Not all of it. Reuters' sector piece made that clear too. Markets are drawing a line between companies tied to per-seat subscription growth and companies that sit closer to the center of AI deployment. That distinction matters because AI can absolutely compress some software categories. If a product is basically interface labor with weak switching costs, the model may eat it.

But if a product is the place where tasks get approved, routed, reconciled, and recorded, AI may make that product more rented, not less.

That sounds backward until you picture the actual office scene.

A controller still has to sign off on the close. A recruiter still has to move a candidate from interview to offer. A procurement team still needs spend rules, audit trails, and who-approved-what clarity. AI can accelerate the work around those steps, but it does not eliminate the value of the place where the step becomes official.

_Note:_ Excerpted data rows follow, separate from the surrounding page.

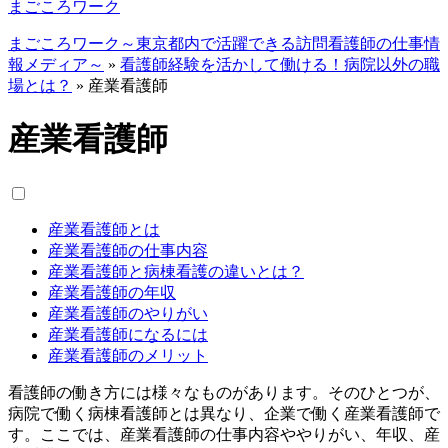
まごころワーク
まごころワーク～東京都内で活躍できる訪問看護師の仕事情
報メディア～
»
看護師経験を活かして働ける！病院以外の職
場とは？
»
産業看護師
産業看護師
産業看護師とは
産業看護師の仕事内容
産業看護師と病棟看護の違いとは？
産業看護師の年収
産業看護師のやりがい
産業看護師になるには
産業看護師のメリット
看護師の働き方には様々なものがあります。そのひとつが、
病院で働く病棟看護師とは異なり、企業で働く産業看護師で
す。ここでは、産業看護師の仕事内容ややりがい、年収、産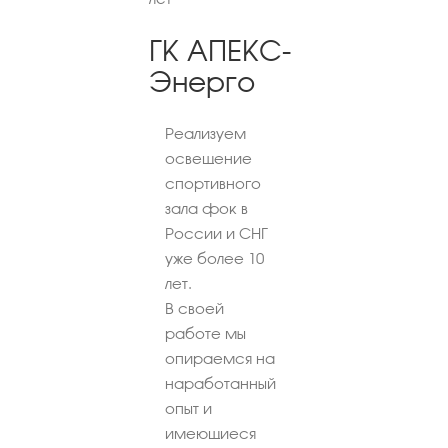
ГК АПЕКС-
Энерго
Реализуем
освещение
спортивного
зала фок в
России и СНГ
уже более 10
лет.
В своей
работе мы
опираемся на
наработанный
опыт и
имеющиеся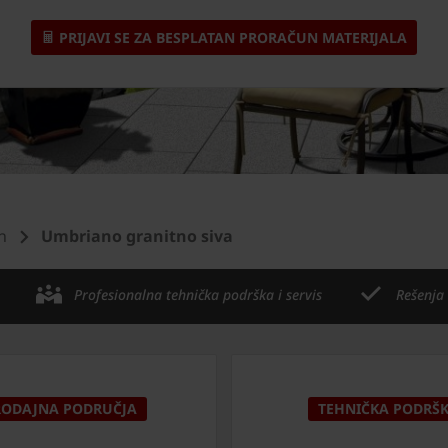
PRIJAVI SE ZA BESPLATAN PRORAČUN MATERIJALA
n
Umbriano granitno siva
Profesionalna tehnička podrška i servis
Rešenja
RODAJNA PODRUČJA
TEHNIČKA PODRŠ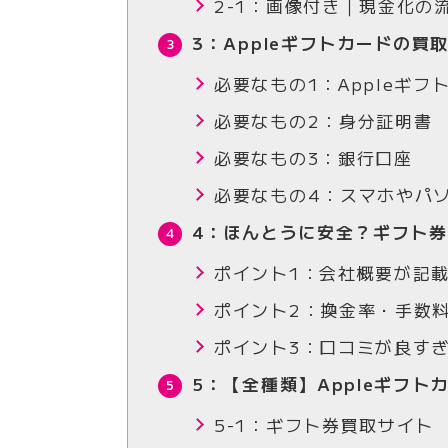
2-1：画像付き｜現金化の
3：Appleギフトカードの買
必要なもの1：Appleギフ
必要なもの2：身分証明書
必要なもの3：銀行口座
必要なもの4：スマホやパ
4：ほんとうに安全？ギフト
ポイント1：会社概要が記
ポイント2：換金率・手数
ポイント3：口コミが良す
5：【全種類】Appleギフト
5-1：ギフト券買取サイト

This is why the software rebound should worry anyone still treating the AI trade as a pure hardware story.

The first phase of the boom rewarded whoever sold scarcity: GPUs, memory, networking, power, land, cooling. The second phase is likely to reward vendors that can convert expensive intelligence into cheaper operating motion inside the enterprise. That is a different kind of monetization. It is less cinematic than a trillion-dollar chip rally, but it can be stickier because it gets buried inside recurring process.

There is also a market consequence here.

If the infrastructure names keep absorbing all of the multiple expansion while the application layer quietly proves it can defend retention and widen wallet share, investors may be underestimating how much AI spending eventually migrates from capex stories to opex stories. The same CFO who approved more data-center capacity still needs a reason that labor, errors, and cycle times actually improve. If the hardware bill is the first check, the workflow bill is the second.

That is why software's bounce deserves more respect than a short-covering headline.

It may be the market's first admission that once companies buy intelligence, they still need to rent coordination. And coordination, annoyingly enough, is where the real money tends to stay.